* [WHAT YOU WILL DO] Copy every line of the data exactly, keeping out any picture.

#####

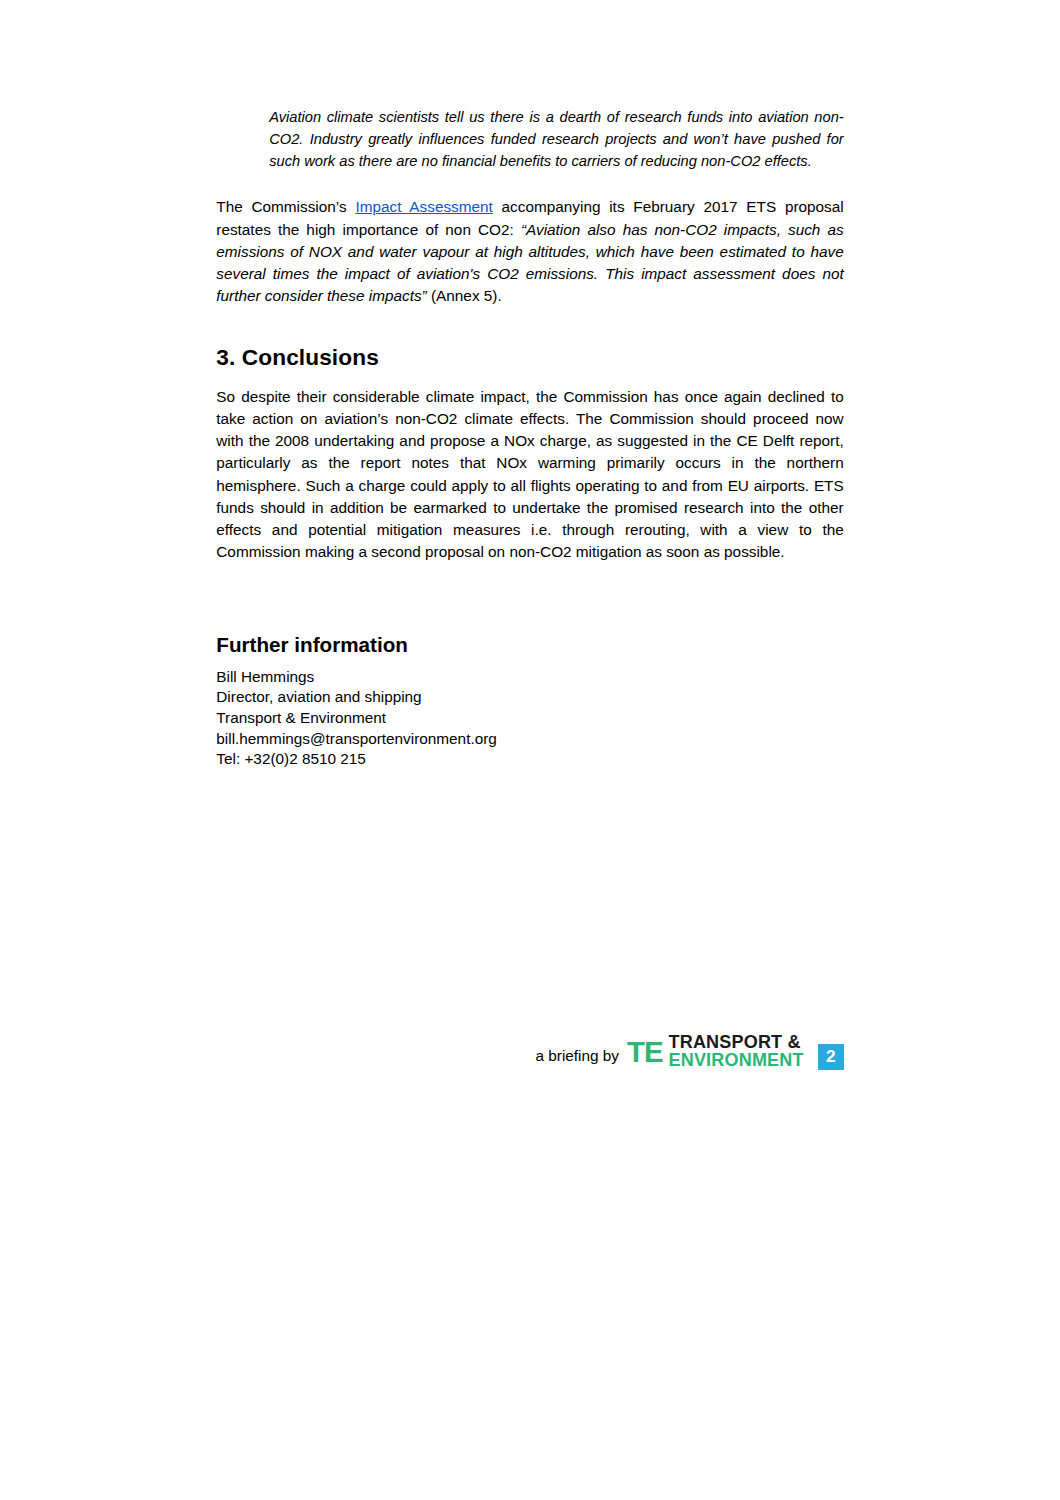Aviation climate scientists tell us there is a dearth of research funds into aviation non-CO2. Industry greatly influences funded research projects and won’t have pushed for such work as there are no financial benefits to carriers of reducing non-CO2 effects.
The Commission’s Impact Assessment accompanying its February 2017 ETS proposal restates the high importance of non CO2: “Aviation also has non-CO2 impacts, such as emissions of NOX and water vapour at high altitudes, which have been estimated to have several times the impact of aviation's CO2 emissions. This impact assessment does not further consider these impacts” (Annex 5).
3. Conclusions
So despite their considerable climate impact, the Commission has once again declined to take action on aviation’s non-CO2 climate effects. The Commission should proceed now with the 2008 undertaking and propose a NOx charge, as suggested in the CE Delft report, particularly as the report notes that NOx warming primarily occurs in the northern hemisphere. Such a charge could apply to all flights operating to and from EU airports. ETS funds should in addition be earmarked to undertake the promised research into the other effects and potential mitigation measures i.e. through rerouting, with a view to the Commission making a second proposal on non-CO2 mitigation as soon as possible.
Further information
Bill Hemmings
Director, aviation and shipping
Transport & Environment
bill.hemmings@transportenvironment.org
Tel: +32(0)2 8510 215
a briefing by
TE
TRANSPORT &
ENVIRONMENT
2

#####

* [RESULT]
Aviation climate scientists tell us there is a dearth of research funds into aviation non-CO2. Industry greatly influences funded research projects and won’t have pushed for such work as there are no financial benefits to carriers of reducing non-CO2 effects.
The Commission’s Impact Assessment accompanying its February 2017 ETS proposal restates the high importance of non CO2: “Aviation also has non-CO2 impacts, such as emissions of NOX and water vapour at high altitudes, which have been estimated to have several times the impact of aviation's CO2 emissions. This impact assessment does not further consider these impacts” (Annex 5).
3. Conclusions
So despite their considerable climate impact, the Commission has once again declined to take action on aviation’s non-CO2 climate effects. The Commission should proceed now with the 2008 undertaking and propose a NOx charge, as suggested in the CE Delft report, particularly as the report notes that NOx warming primarily occurs in the northern hemisphere. Such a charge could apply to all flights operating to and from EU airports. ETS funds should in addition be earmarked to undertake the promised research into the other effects and potential mitigation measures i.e. through rerouting, with a view to the Commission making a second proposal on non-CO2 mitigation as soon as possible.
Further information
Bill Hemmings
Director, aviation and shipping
Transport & Environment
bill.hemmings@transportenvironment.org
Tel: +32(0)2 8510 215
a briefing by
TE
TRANSPORT &
ENVIRONMENT
2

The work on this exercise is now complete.